Management of Poorly Controlled Type 2 Diabetes in a 68-Year-Old Patient
For a 68-year-old diabetic patient with an A1C of 9.0% currently on Lantus 60 units, sliding scale insulin, and Trulicity 4.5 mg, intensification of treatment is necessary with priority given to adding an SGLT2 inhibitor to reduce cardiovascular and renal risk while improving glycemic control.
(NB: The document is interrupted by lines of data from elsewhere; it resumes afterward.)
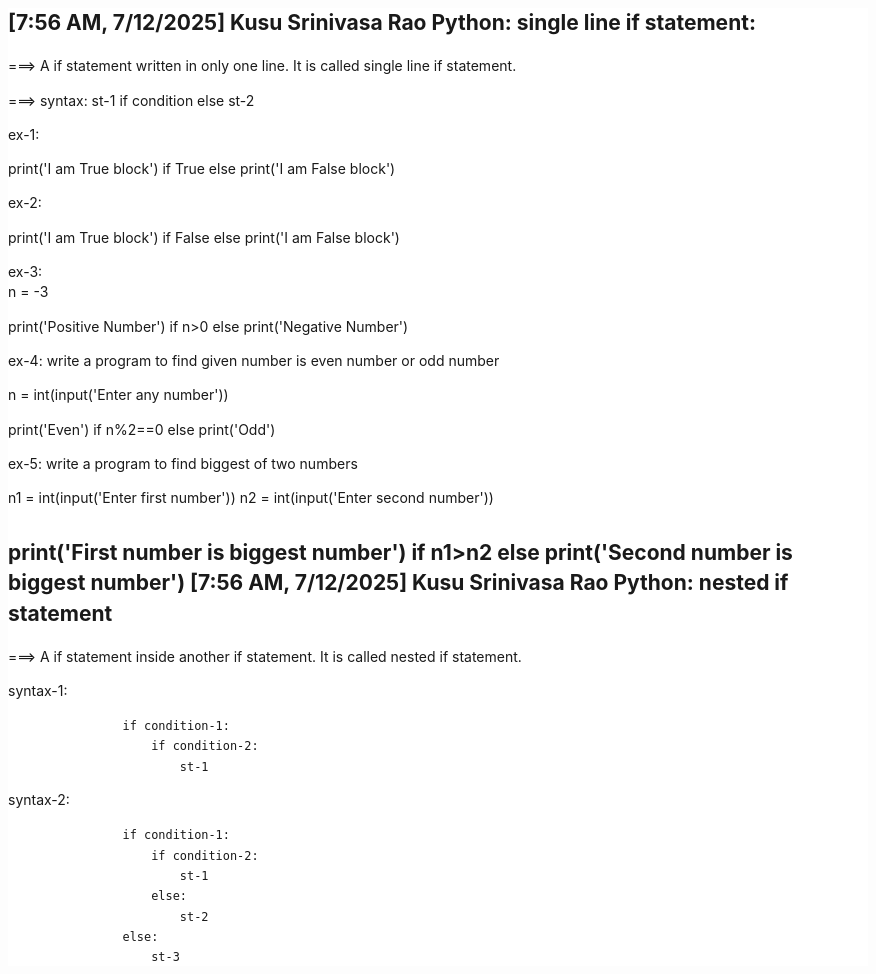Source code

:  [7:56 AM, 7/12/2025] Kusu Srinivasa Rao Python: single line if  statement:
--------------------------
===> A if statement written in only one line.
     It is called single line if statement.

===> syntax:
                  st-1 if condition  else st-2
 


ex-1: 

print('I am True block') if True  else print('I am False block')


ex-2:  

print('I am True block') if False  else print('I am False block')



ex-3:  
n = -3

print('Positive Number') if n>0  else print('Negative Number')
                          

ex-4: write a program to find given number is even number or odd number 

n = int(input('Enter any number'))

print('Even') if n%2==0  else print('Odd')



ex-5: write a program to find biggest of two numbers  

n1 = int(input('Enter first number'))
n2 = int(input('Enter second number'))

print('First number is biggest number') if n1>n2  else print('Second number is biggest number')
[7:56 AM, 7/12/2025] Kusu Srinivasa Rao Python: nested if statement
---------------------
===> A if statement inside another if statement.
     It is called nested if statement.
             
syntax-1:

                    if condition-1:
                        if condition-2:
                            st-1       
                        

syntax-2: 

                    if condition-1:
                        if condition-2:
                            st-1        
                        else:
                            st-2
                    else:
                        st-3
Current Treatment Assessment
- The patient's A1C of 9.0% indicates poor glycemic control despite being on multiple medications, including basal insulin (Lantus 60 units), sliding scale insulin, and maximum dose GLP-1 RA (Trulicity 4.5 mg) 1
- This level of A1C is significantly above the recommended target of <7.0% for most patients with type 2 diabetes, indicating need for treatment intensification 1
- The current regimen includes two injectable therapies but lacks an SGLT2 inhibitor, which would provide complementary benefits 1
Recommended Treatment Approach
Add an SGLT2 Inhibitor
- Add an SGLT2 inhibitor with proven cardiovascular and renal benefits to the current regimen, regardless of A1C goal, due to the patient's age (68) which places them at higher cardiovascular risk 1
- SGLT2 inhibitors provide complementary benefits to GLP-1 RAs and insulin by different mechanisms of action 1
- This addition aligns with current guidelines that recommend SGLT2 inhibitors for patients with established cardiovascular disease or multiple risk factors 1
Optimize Current Insulin Regimen
- Evaluate the current insulin regimen (Lantus and sliding scale) for optimization 1
- Consider converting the sliding scale to fixed mealtime insulin doses if patient is experiencing significant glycemic variability 1
- Ensure proper insulin injection technique is being used to maximize effectiveness 1
Consider Metformin Status
- If not already on metformin, consider adding it as it remains the preferred first-line agent and can be safely used with eGFR ≥30 mL/min/1.73 m² 1
- If already on metformin, ensure maximum tolerated dose is being used 1
Monitoring and Follow-up
- Reassess A1C in 3 months after treatment changes 1
- Monitor for hypoglycemia, especially with the combination of insulin and other glucose-lowering medications 1
- Evaluate kidney function regularly, particularly when using SGLT2 inhibitors 1
- Consider CGM (continuous glucose monitoring) to identify patterns of hyperglycemia and hypoglycemia 1
Special Considerations
- At age 68 with poorly controlled diabetes (A1C 9.0%), this patient is at high risk for both microvascular and macrovascular complications 1
- Dulaglutide (Trulicity) at 4.5 mg is already at maximum dose and has shown efficacy in reducing A1C by approximately 1.0-1.5% in clinical trials 2
- The combination of GLP-1 RA and SGLT2 inhibitor has complementary mechanisms and can provide additive benefits for both glycemic control and cardiorenal protection 1
- Weight management should be considered as part of the overall treatment strategy, with both GLP-1 RAs and SGLT2 inhibitors offering weight reduction benefits 1
Common Pitfalls to Avoid
- Avoid clinical inertia: Failure to intensify therapy despite suboptimal control (A1C 9.0%) leads to prolonged hyperglycemia and increased complication risk 1, 3
- Avoid focusing solely on A1C: Treatment should address both glycemic control and cardiovascular/renal risk reduction 1
- Avoid overlooking hypoglycemia risk: With multiple glucose-lowering agents, especially insulin, careful monitoring for hypoglycemia is essential 1
- Avoid neglecting patient education: Ensure the patient understands proper administration of multiple injectable medications and recognizes signs of hypoglycemia 1
By implementing these recommendations, the goal is to improve glycemic control while reducing the risk of diabetes-related complications in this 68-year-old patient with poorly controlled type 2 diabetes.